Se estaba comenzando a poner fin a los tiempos en los que los más inescrupulosos y cínicos ingresaban a los partidos políticos para hacer de las suyas y lucrar como peones del crimen organizado.

La ciudadanía activa había logrado convertir en ley e institucionalidad los instrumentos de vigilancia sobre el funcionariado. El control del gasto público y la denuncia del abuso de poder, la obligación de transparentar el ejercicio del presupuesto y la rendición de cuentas, le ponía límites a la corrupción y le rompía las patas a la impunidad.

No es que con la Ley de Adquisiciones y Compras de la Administración Pública y su reglamento de procedimientos desaparecieran las defraudaciones. O que con la obligación de tener un oficial y una oficina de transparencia en cada institución desaparecieran las movidas oscuras. No ocurrió nada mágico y ciertamente había rémoras de reticencia.
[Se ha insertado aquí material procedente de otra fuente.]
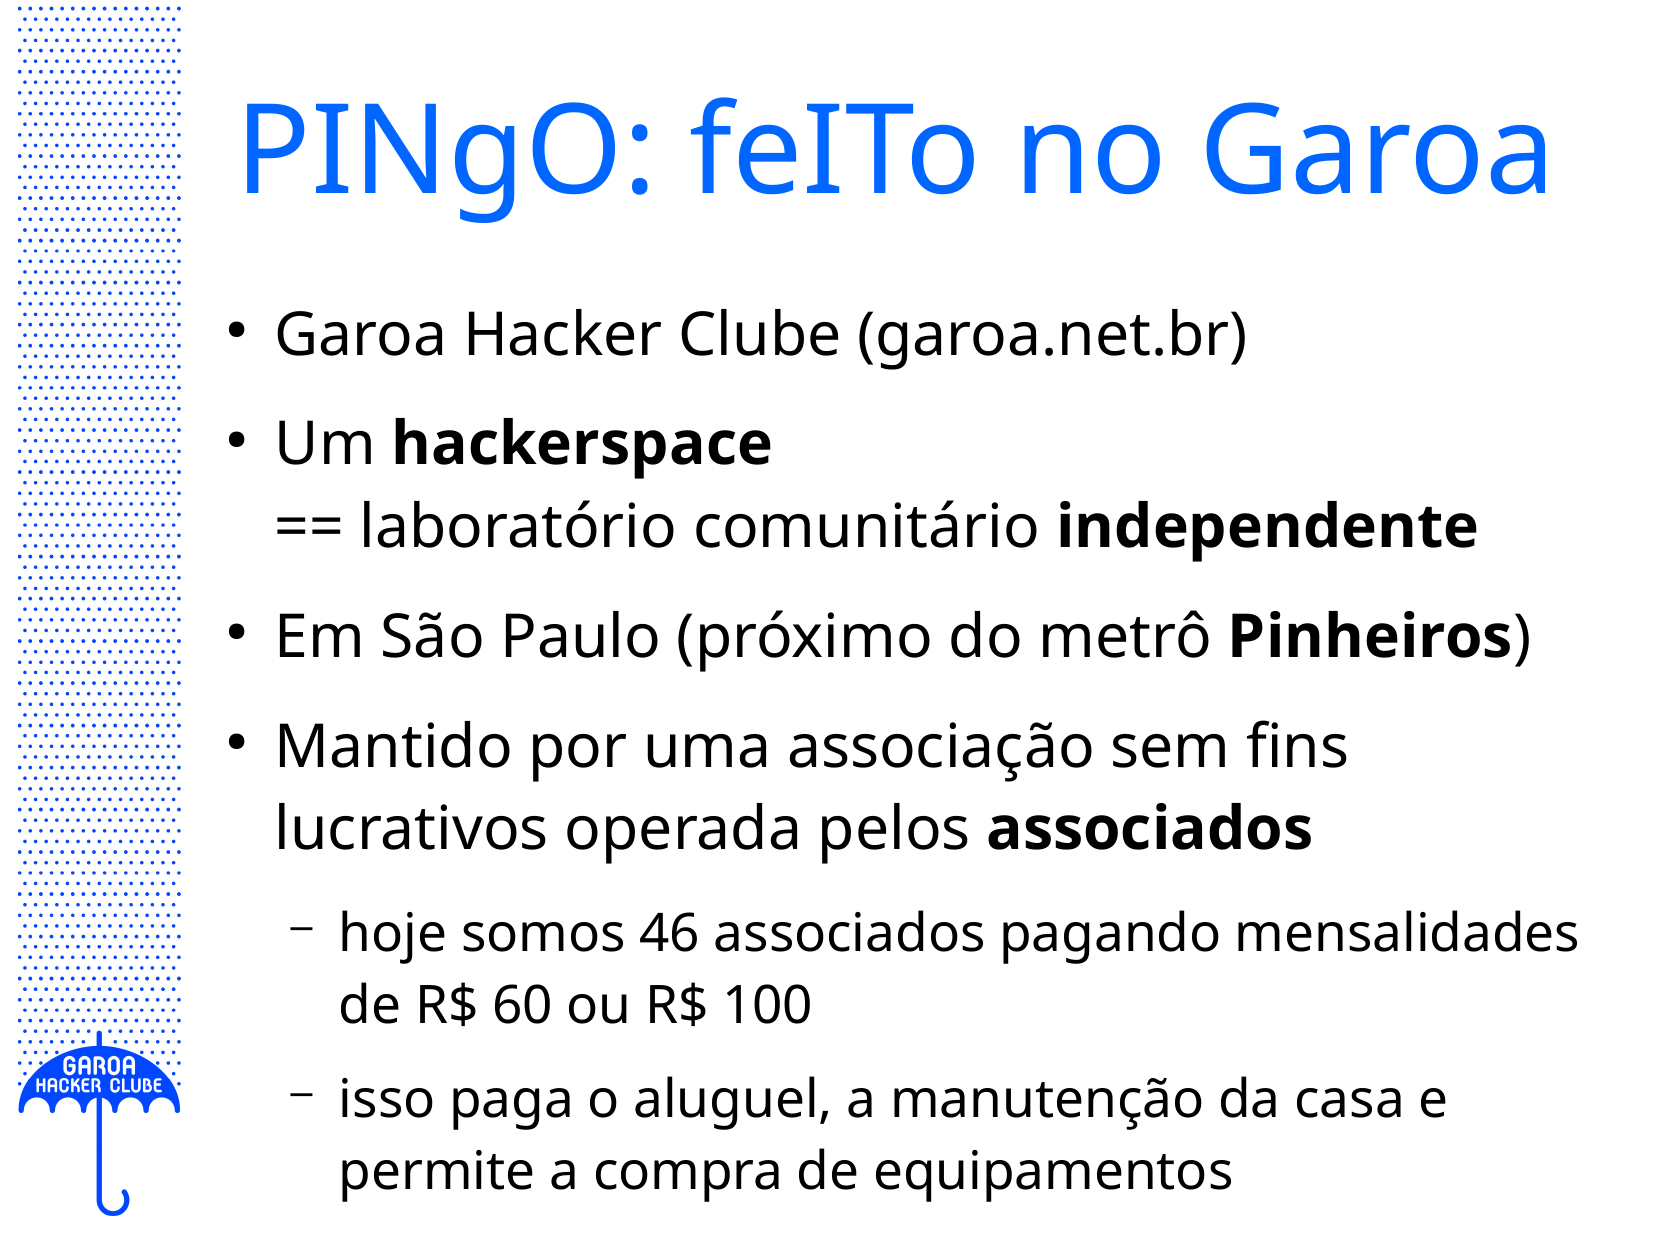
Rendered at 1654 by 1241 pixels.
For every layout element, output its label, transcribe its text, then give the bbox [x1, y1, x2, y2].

title PINgO: feITo no Garoa [157, 41, 1636, 249]
picture [17, 0, 181, 1216]
list Garoa Hacker Clube (garoa.net.br) Um hackerspace == laboratório comunitário independente Em São Paulo (próximo do metrô Pinheiros) Mantido por uma associação sem fins lucrativos operada pelos associados hoje somos 46 associados pagando mensalidades de R$ 60 ou R$ 100 isso paga o aluguel, a manutenção da casa e permite a compra de equipamentos [210, 290, 1621, 1216]
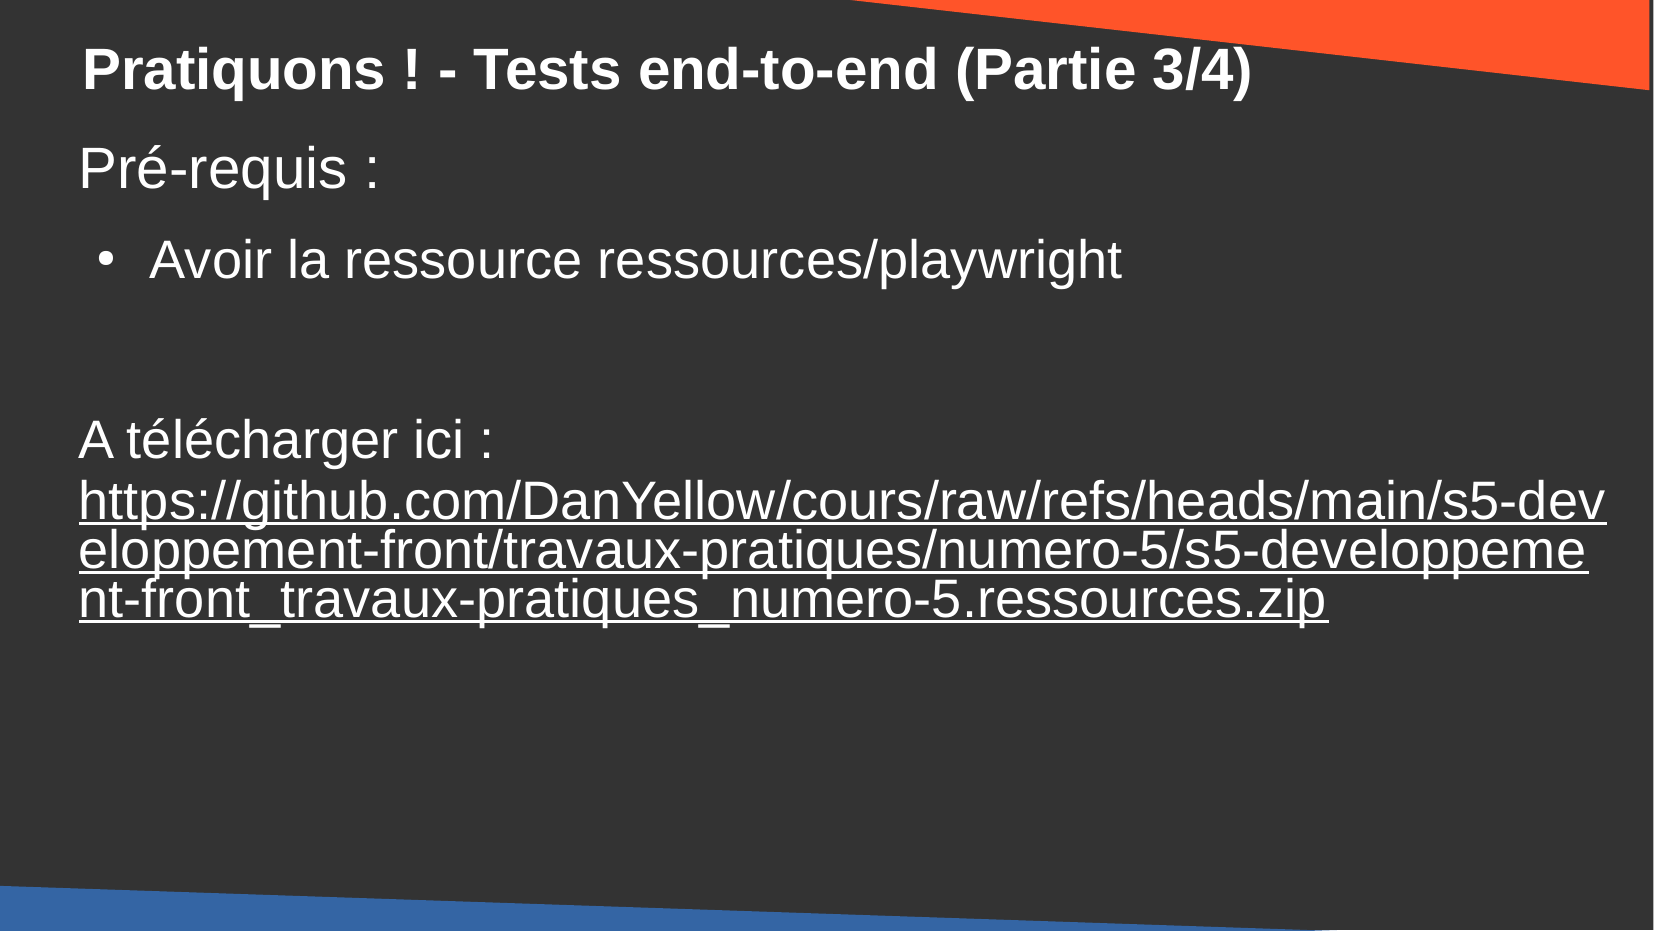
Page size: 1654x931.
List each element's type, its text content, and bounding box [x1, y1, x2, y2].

text_box [0, 885, 1337, 931]
title Pratiquons ! - Tests end-to-end (Partie 3/4) [82, 37, 1571, 114]
list Pré-requis : Avoir la ressource ressources/playwright A télécharger ici : https://github.com/DanYellow/cours/raw/refs/heads/main/s5-developpement-front/travaux-pratiques/numero-5/s5-developpement-front_travaux-pratiques_numero-5.ressources.zip [78, 135, 1618, 721]
text_box [850, 0, 1650, 91]
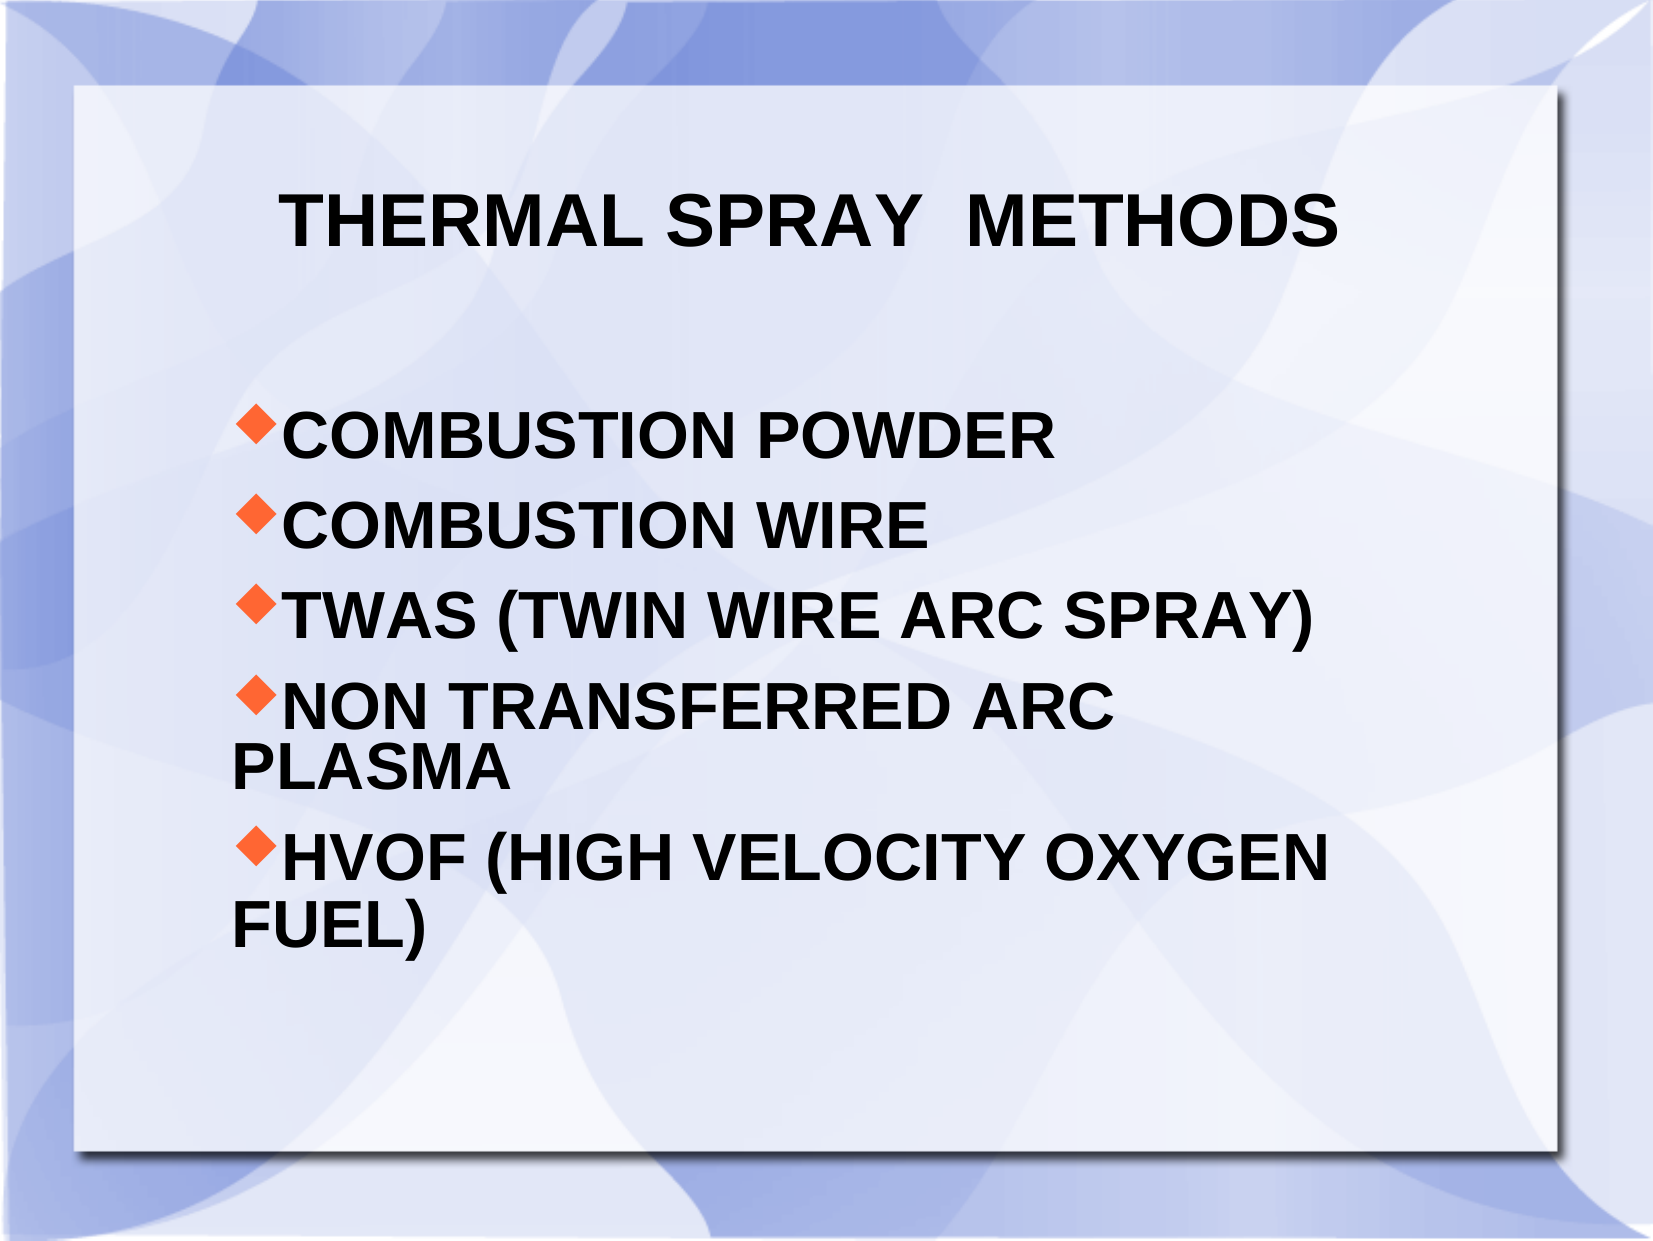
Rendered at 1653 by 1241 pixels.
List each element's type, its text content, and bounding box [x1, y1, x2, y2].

picture [0, 0, 1653, 1241]
title THERMAL SPRAY METHODS [180, 105, 1441, 324]
list COMBUSTION POWDER COMBUSTION WIRE TWAS (TWIN WIRE ARC SPRAY)‏ NON TRANSFERRED ARC PLASMA HVOF (HIGH VELOCITY OXYGEN FUEL)‏ [231, 391, 1411, 1075]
Pero se abrieron ventanas que permitían que la luz iluminara hasta los recovecos más escondidos de la administración pública. Ya casi nada podía estar en las sombras.

Esa participación democrática embrionaria, sin embargo, ha sido sepultada por el gobierno del clan bukele.

Cómo fue posible que en el seno palpitante de una sociedad en la que estaban creciendo las raíces democráticas, el viejo Coronel haya renacido y ascendido de modo tan vertiginoso –aparentemente de súbito-, es cosa que tendrán que estudiar con gran detenimiento los sociólogos, politólogos, psicólogos sociales y los historiadores.

Desde que bukele llegó al poder cerró las ventanas llevó de nuevo las sombras que, al final de su único mandato legal y constitucional, ya recubren de oscuridad todo el desempeño gubernamental. Nada se sabe ni de los planes, ni de la ejecución. Solo se conocen los resultados.

“Por sus frutos los conoceréis”, reza la parábola bíblica. En efecto, un árbol bueno solo puede dar frutos buenos, mientras que un árbol malo producirá frutos malos.

Al mirar que en el gobierno de los bukele los multimillonarios se han duplicado y ya son casi doscientos, y que también se han multiplicado las cifras de los pobres, notamos que los frutos están divididos. Mientras unos pocos familiares, amigos y compadritos del Coronel ya se compusieron, millones de pobres cada vez van de mal en peor.

[i] En El Salvador, la cachada es esa movida chueca mediante la cual un empleado al servicio de una institución estatal se aprovecha de los recursos que están al alcance de su mano para su beneficio personal.

[ii] Pata de cheje es la expresión con la cual se hace referencia a esa porción del precio neto de la factura de un contrato que se deposita -generalmente en efectivo- en las manos del funcionario, del cual un porcentaje se hace llegar cumplidamente al Coronel.